* **The problem**
Every line from the first in the listing below to the line containing "Maternity is inevitably" is to be repeated exactly, and no line past it.

* **Task input**
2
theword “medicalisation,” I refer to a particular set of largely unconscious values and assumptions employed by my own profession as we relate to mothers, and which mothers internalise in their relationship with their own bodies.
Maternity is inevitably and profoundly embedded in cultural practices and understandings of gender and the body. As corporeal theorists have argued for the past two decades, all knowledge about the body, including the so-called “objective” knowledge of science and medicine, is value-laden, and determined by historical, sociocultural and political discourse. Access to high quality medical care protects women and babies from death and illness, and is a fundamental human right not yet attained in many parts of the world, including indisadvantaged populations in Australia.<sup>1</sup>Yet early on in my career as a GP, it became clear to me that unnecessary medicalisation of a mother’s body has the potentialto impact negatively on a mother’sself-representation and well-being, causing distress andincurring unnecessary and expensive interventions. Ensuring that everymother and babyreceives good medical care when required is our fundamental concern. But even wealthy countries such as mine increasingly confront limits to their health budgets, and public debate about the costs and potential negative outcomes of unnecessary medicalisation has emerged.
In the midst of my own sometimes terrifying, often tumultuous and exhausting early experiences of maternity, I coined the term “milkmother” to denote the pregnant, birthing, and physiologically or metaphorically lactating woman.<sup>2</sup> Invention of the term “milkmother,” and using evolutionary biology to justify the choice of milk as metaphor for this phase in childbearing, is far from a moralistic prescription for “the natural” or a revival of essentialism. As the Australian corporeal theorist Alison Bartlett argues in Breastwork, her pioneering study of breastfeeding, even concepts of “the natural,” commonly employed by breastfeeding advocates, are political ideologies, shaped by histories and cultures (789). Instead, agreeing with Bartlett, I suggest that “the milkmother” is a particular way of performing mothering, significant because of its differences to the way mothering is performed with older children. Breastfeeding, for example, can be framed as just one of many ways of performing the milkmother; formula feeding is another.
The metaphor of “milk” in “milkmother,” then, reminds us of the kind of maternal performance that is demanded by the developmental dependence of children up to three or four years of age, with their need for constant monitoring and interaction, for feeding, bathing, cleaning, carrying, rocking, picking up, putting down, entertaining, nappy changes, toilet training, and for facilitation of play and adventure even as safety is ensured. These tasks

* **Output**
2
theword “medicalisation,” I refer to a particular set of largely unconscious values and assumptions employed by my own profession as we relate to mothers, and which mothers internalise in their relationship with their own bodies.
Maternity is inevitably and profoundly embedded in cultural practices and understandings of gender and the body. As corporeal theorists have argued for the past two decades, all knowledge about the body, including the so-called “objective” knowledge of science and medicine, is value-laden, and determined by historical, sociocultural and political discourse. Access to high quality medical care protects women and babies from death and illness, and is a fundamental human right not yet attained in many parts of the world, including indisadvantaged populations in Australia.<sup>1</sup>Yet early on in my career as a GP, it became clear to me that unnecessary medicalisation of a mother’s body has the potentialto impact negatively on a mother’sself-representation and well-being, causing distress andincurring unnecessary and expensive interventions. Ensuring that everymother and babyreceives good medical care when required is our fundamental concern. But even wealthy countries such as mine increasingly confront limits to their health budgets, and public debate about the costs and potential negative outcomes of unnecessary medicalisation has emerged.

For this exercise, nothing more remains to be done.